IOTC takes action in Indonesia

Indian Ocean fisherman The IOTC agreed to phase out the use of large-scale driftnets in the waters of member states

Several proposals aimed at enhancing management of tuna fisheries in the Indian Ocean have been adopted at the 21st annual Session of the Indian Ocean Tuna Commission (IOTC).

Decision-makers had been considering 16 proposals during week-long negotiations in Yogyakarta, Indonesia in May.

Discussion topics included the allocation of fishing opportunities, with the developing coastal states taking a leading role.

Adam Baske, International Pole and Line Foundation’s (IPNLF) director of policy & outreach, said: Their growing awareness of the threats facing Indian Ocean tuna fisheries and their willingness to work together to safeguard the resources is a very positive sign for the fisheries as well as for the highly vulnerable coastal communities.”

An agreement on a harvest strategy work plan was made in a nod to pressure from NGOs, governments, and companies across the supply chain to implement pre-agreed management procedures for the primary tuna fisheries.

Delegates also highlighted their concerns about the evidence of illegal, unreported and unregulated fishing activities in the Indian Ocean and pledged to take action to fight these activities. IOTC stated that this will help all of the IOTC members to investigate, fine and arrest fishing vessels operating illegally, including those linked to serious and organised crime.

The IOTC agreed to phase out the use of large-scale driftnets in the waters of member states to address the issue of bycatch. This follows ongoing violations of a 1991 UN ban on driftnets longer than 2.5 kilometres on the high seas.

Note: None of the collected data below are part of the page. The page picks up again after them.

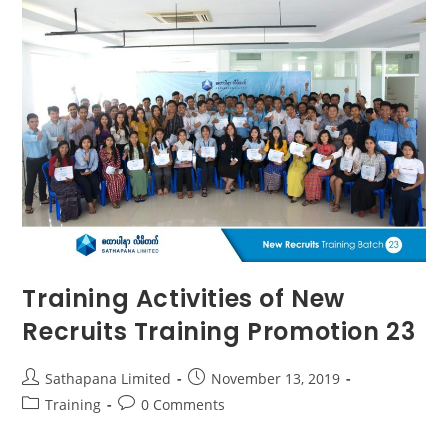
Training Activities of New
Recruits Training Promotion 23
Sathapana Limited
November 13, 2019
Training
0 Comments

In response to growing concerns about at risk ecosystems and tuna stocks, the IOTC agreed to freeze the current number of supply vessels, and to severely cut their numbers in the next few years. It also agreed to reduce the number of drifting fish aggregating devices (FADs) per vessel from 425 to 350. It added that these measures should help when it comes to rebuilding yellowfin stocks.